My wife always says that her sister must have some type of "condition" that explains her obesity. PCOS, undiagnosed diabetes, etc. And I keep telling her that it's calories in vs calories out. Recently her sister got drunk with us and admitted candidly that she basically binge eats trash food, regularly eats McDonald's for dinner, and if she ever gets stomach cramps and bloating from overeating, the best "cure" is a litre of ice cream because it "helps settle her stomach". So yeah, no magic physics is happening here.

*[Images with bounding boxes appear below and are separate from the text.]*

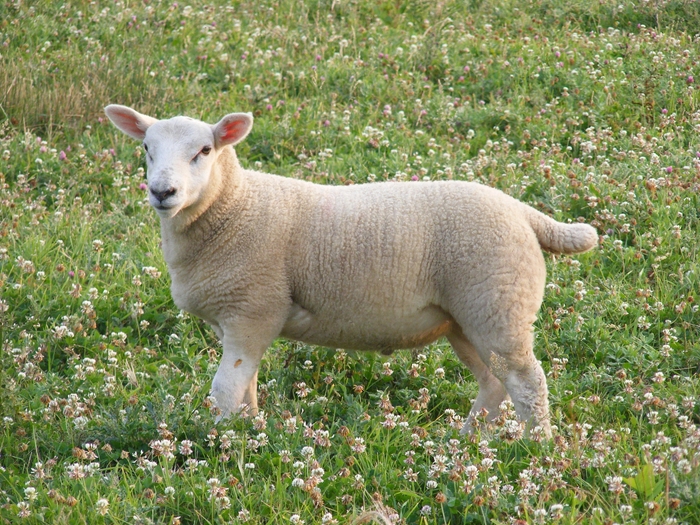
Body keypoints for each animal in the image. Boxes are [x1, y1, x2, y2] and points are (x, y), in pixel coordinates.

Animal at [104, 104, 598, 438]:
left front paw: (223, 443)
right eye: (146, 148)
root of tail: (524, 213)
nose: (162, 192)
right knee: (494, 384)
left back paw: (537, 448)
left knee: (527, 383)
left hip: (499, 305)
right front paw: (250, 432)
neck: (234, 208)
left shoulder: (253, 308)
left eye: (204, 150)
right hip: (468, 317)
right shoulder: (239, 320)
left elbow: (225, 390)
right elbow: (246, 389)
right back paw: (465, 443)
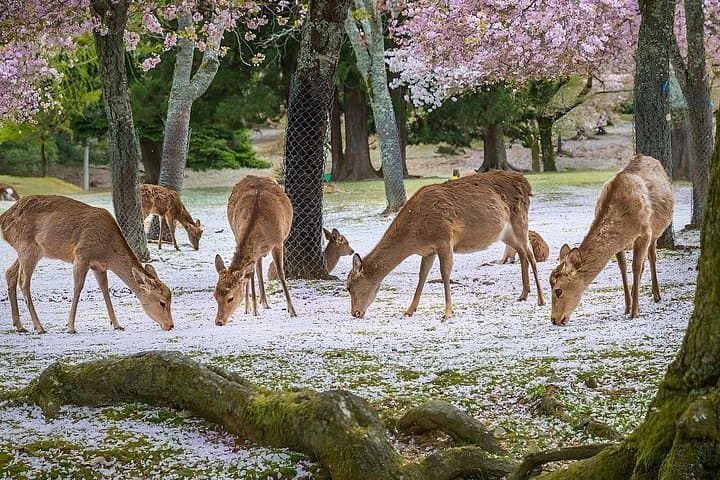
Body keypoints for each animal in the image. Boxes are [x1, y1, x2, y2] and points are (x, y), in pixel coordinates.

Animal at [0, 195, 174, 334]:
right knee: (24, 281)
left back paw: (20, 326)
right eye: (162, 302)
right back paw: (39, 327)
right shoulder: (81, 255)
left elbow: (105, 289)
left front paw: (117, 324)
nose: (170, 325)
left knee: (10, 273)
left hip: (26, 250)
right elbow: (78, 288)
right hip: (28, 247)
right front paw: (70, 327)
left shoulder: (99, 266)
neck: (107, 251)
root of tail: (3, 219)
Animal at [214, 175, 297, 325]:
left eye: (230, 298)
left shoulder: (278, 242)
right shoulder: (238, 236)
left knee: (257, 267)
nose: (219, 321)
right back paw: (255, 305)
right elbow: (249, 275)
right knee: (255, 269)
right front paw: (253, 310)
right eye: (215, 296)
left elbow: (281, 273)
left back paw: (264, 302)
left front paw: (292, 310)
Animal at [347, 170, 545, 320]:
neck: (415, 234)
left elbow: (444, 273)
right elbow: (422, 276)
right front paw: (409, 310)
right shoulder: (428, 251)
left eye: (349, 286)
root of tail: (526, 184)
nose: (355, 313)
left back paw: (541, 299)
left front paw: (448, 312)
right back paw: (523, 294)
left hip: (520, 222)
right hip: (505, 234)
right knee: (522, 253)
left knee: (531, 255)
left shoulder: (444, 239)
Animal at [548, 154, 674, 326]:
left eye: (558, 290)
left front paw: (635, 312)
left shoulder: (645, 233)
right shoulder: (619, 245)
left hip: (655, 232)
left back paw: (656, 295)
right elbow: (623, 268)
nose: (554, 319)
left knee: (651, 257)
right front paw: (627, 307)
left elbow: (636, 267)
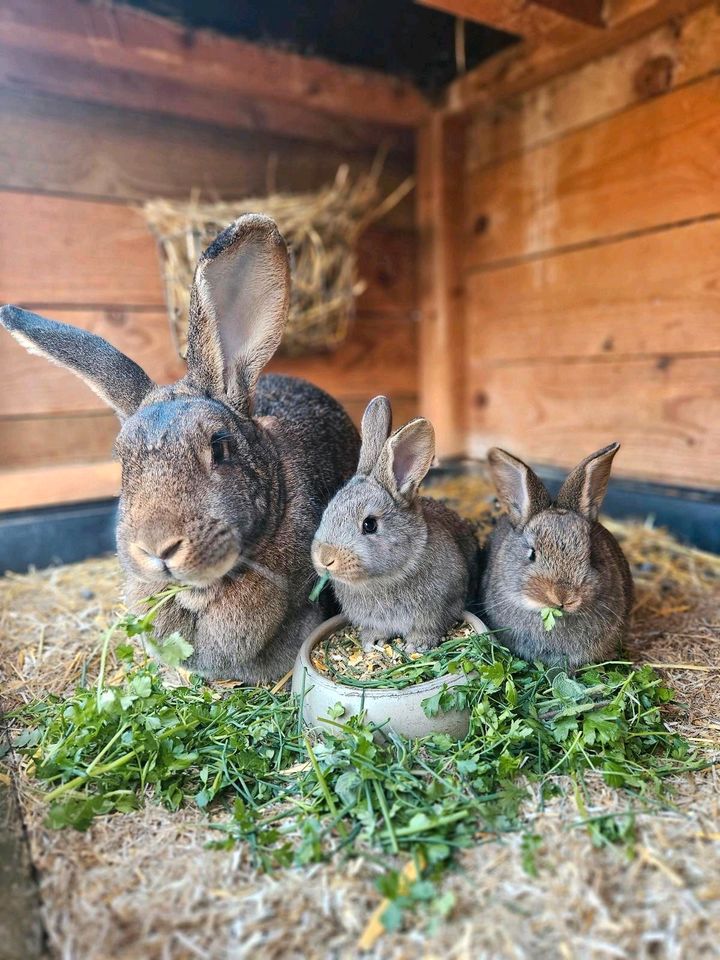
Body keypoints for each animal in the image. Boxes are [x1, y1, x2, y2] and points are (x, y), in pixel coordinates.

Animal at [312, 396, 480, 652]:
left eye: (369, 525)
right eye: (328, 510)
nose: (325, 558)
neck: (387, 577)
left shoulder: (438, 610)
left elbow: (428, 628)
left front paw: (416, 646)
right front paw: (372, 642)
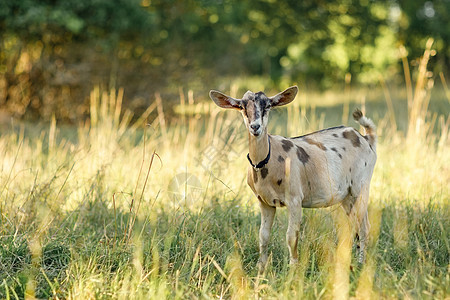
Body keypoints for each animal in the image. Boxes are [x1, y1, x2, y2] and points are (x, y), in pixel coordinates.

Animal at [209, 86, 378, 272]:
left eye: (268, 105)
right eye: (242, 107)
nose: (255, 127)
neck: (268, 159)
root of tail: (366, 138)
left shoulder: (295, 199)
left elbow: (291, 236)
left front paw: (293, 269)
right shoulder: (265, 202)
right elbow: (263, 235)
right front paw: (260, 267)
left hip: (360, 187)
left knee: (364, 227)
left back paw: (361, 263)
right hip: (346, 196)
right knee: (355, 225)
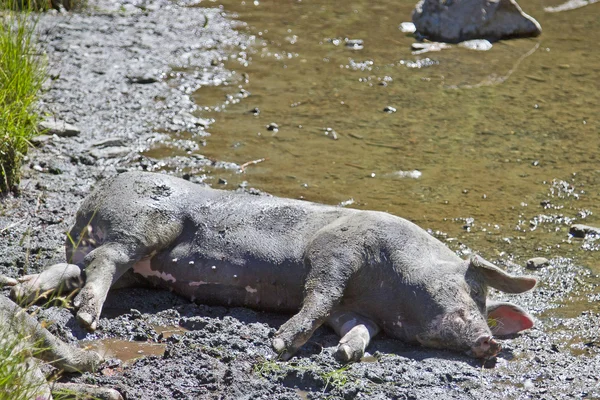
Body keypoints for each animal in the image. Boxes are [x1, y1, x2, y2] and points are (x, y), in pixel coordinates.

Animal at [12, 172, 540, 362]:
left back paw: (20, 291)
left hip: (115, 258)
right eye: (474, 290)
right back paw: (85, 318)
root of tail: (93, 196)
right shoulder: (337, 250)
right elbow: (320, 293)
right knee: (104, 261)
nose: (490, 340)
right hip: (140, 226)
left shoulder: (355, 309)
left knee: (72, 270)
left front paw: (344, 354)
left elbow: (358, 327)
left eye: (485, 303)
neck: (387, 292)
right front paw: (282, 344)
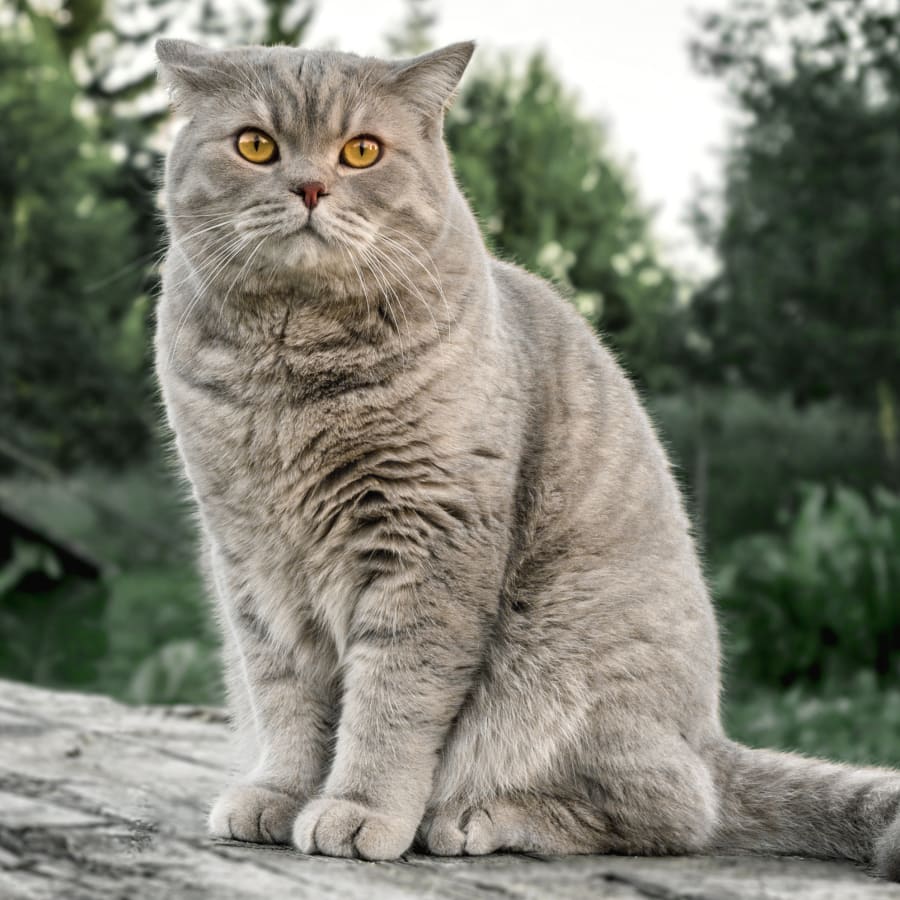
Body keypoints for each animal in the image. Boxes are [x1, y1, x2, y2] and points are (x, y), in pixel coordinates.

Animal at [153, 38, 900, 876]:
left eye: (362, 151)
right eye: (255, 145)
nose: (310, 185)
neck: (292, 371)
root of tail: (710, 739)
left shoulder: (423, 544)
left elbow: (390, 702)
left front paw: (359, 809)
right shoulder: (252, 561)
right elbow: (284, 695)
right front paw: (279, 793)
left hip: (562, 664)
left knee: (674, 808)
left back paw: (476, 817)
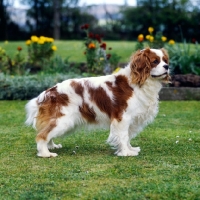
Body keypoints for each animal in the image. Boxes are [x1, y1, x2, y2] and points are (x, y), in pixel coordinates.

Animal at [24, 47, 169, 157]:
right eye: (155, 61)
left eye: (165, 60)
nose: (167, 66)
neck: (138, 82)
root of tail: (47, 93)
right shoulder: (122, 117)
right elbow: (123, 136)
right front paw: (126, 152)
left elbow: (127, 137)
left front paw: (130, 149)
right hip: (63, 121)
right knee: (42, 135)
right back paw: (45, 153)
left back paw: (52, 146)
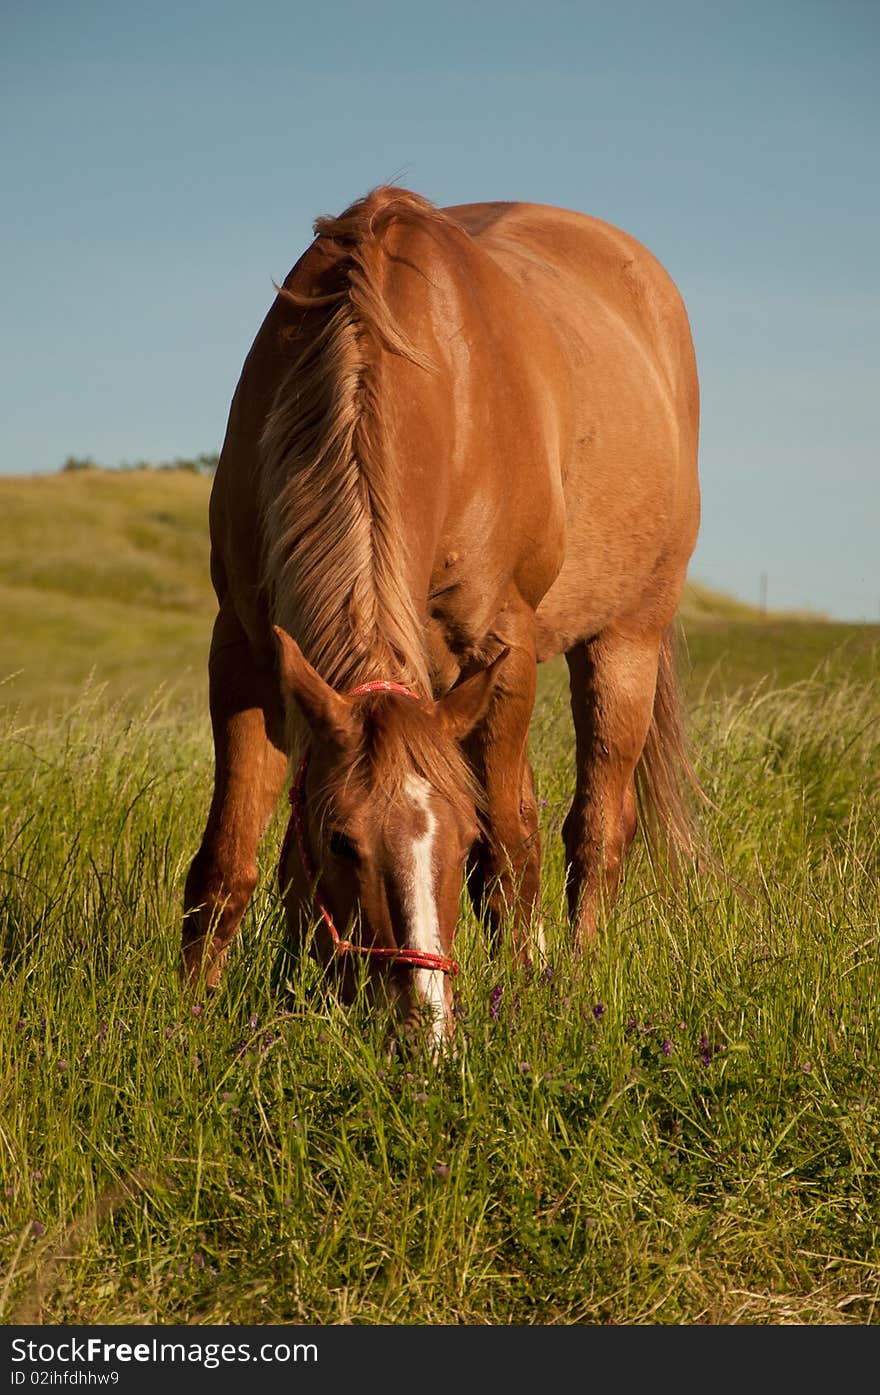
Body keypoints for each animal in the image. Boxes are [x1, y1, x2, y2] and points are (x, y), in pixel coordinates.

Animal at [182, 185, 700, 1043]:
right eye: (342, 841)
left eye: (457, 840)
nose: (422, 1027)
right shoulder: (248, 654)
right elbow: (231, 859)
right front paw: (202, 1011)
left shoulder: (503, 650)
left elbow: (511, 850)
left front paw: (521, 986)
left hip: (623, 640)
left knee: (596, 827)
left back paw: (577, 966)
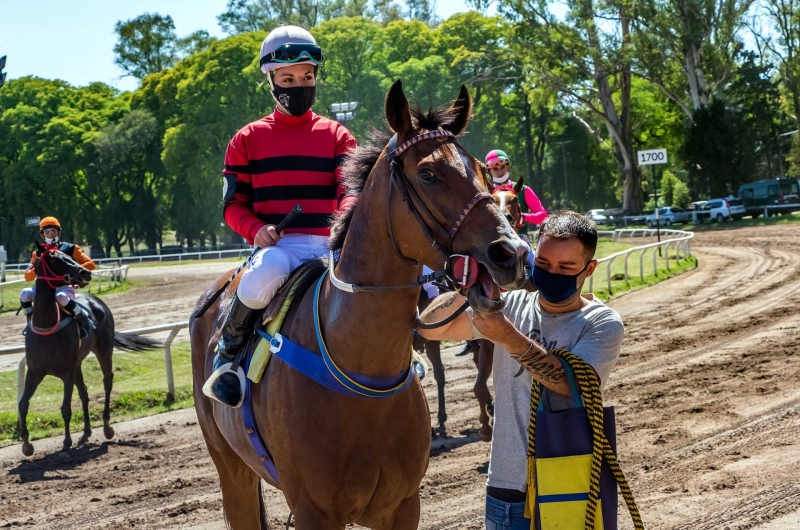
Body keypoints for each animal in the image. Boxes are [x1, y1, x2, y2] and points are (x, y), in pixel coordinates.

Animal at [19, 241, 161, 456]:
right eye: (55, 258)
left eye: (67, 255)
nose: (84, 272)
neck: (47, 325)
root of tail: (98, 302)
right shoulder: (35, 371)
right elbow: (23, 404)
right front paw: (27, 446)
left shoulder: (66, 372)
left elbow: (65, 408)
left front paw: (66, 444)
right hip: (77, 363)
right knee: (84, 392)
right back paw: (86, 433)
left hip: (104, 351)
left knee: (107, 381)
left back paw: (107, 427)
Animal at [188, 79, 524, 528]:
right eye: (428, 173)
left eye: (483, 172)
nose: (511, 253)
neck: (362, 372)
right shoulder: (313, 510)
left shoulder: (403, 505)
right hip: (231, 469)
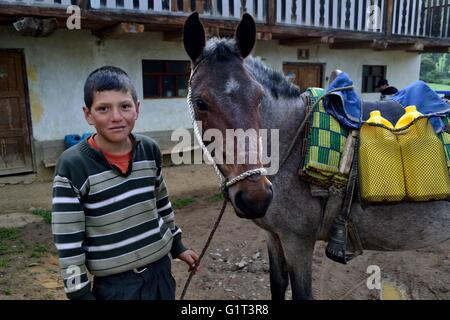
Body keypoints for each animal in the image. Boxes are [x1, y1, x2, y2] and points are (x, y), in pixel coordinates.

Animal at [182, 12, 450, 300]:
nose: (256, 197)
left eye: (259, 97)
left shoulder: (298, 242)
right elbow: (277, 285)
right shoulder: (274, 237)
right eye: (200, 103)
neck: (294, 141)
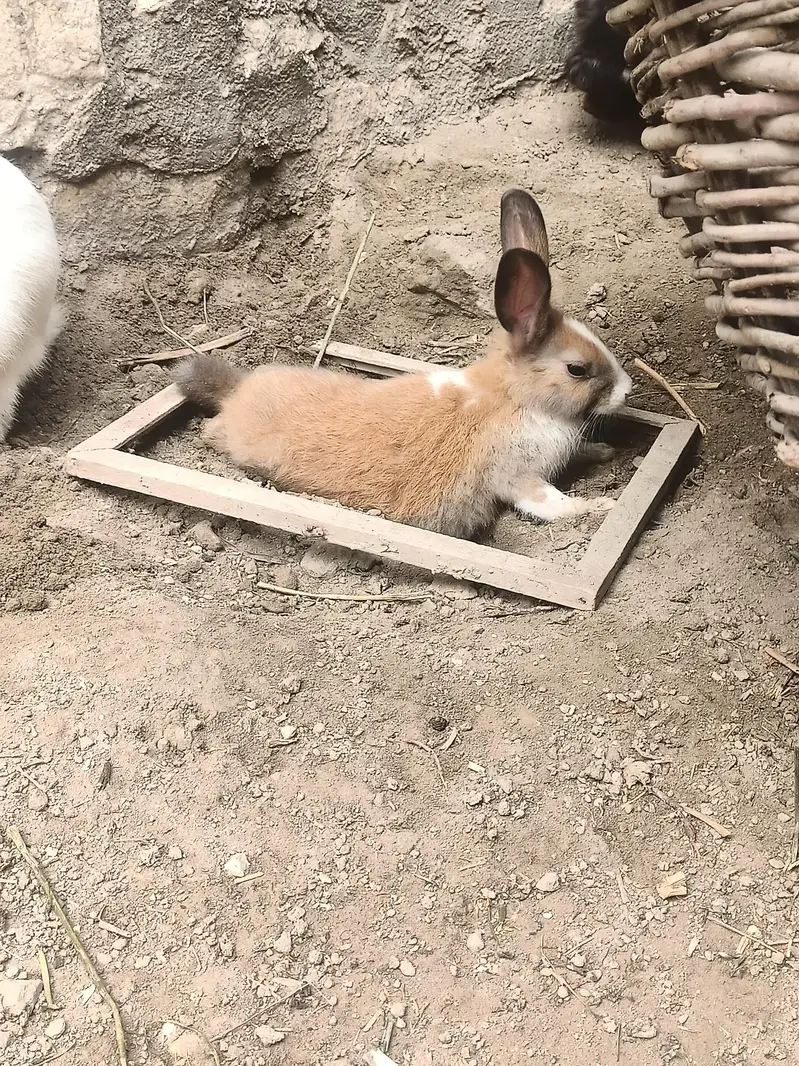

On the other hand me and the wife weigh out things like potatoes, rice, pasta and bread, eat all the fruit and veg we want and don't own a car. So we do minimum 25k steps per day, because we walk the dogs and then walk almost everywhere else we need to go, including buying groceries (which involves back-packing food about half a mile). I also run 3 to 4 times a week. Essentially, this is the same lifestyle I had when I was 18. And guess what? At 47 I'm wearing the same jeans size I wore at 18. It really is that simple.

What's hard? Trying to convince an obese lady who drives to the office, sits on her ass for 8 hours, eats chocolate bars and McDonald's for lunch and is too tired to use the gym, that her weight is 100% down to her life choices, and not magic.


I hear you. When I was younger I used to try and convert everyone around me (if you want X, do Y). Back then it was personal finance stuff.

Now I just don't bother. My conclusion is that it's just some form of depression, learned helplessness, whatever. There are an infinite number of reasons why you or they are a special case. I don't let it get me down any more.

For what it's worth I don't think my lifestyle is at all "hardcore". I have a number for calories and protein that I try to hit, and I have numbers for lifts and cardio that I try to increase. That's it. I have a car, I eat fast food, I drink on nights out etc.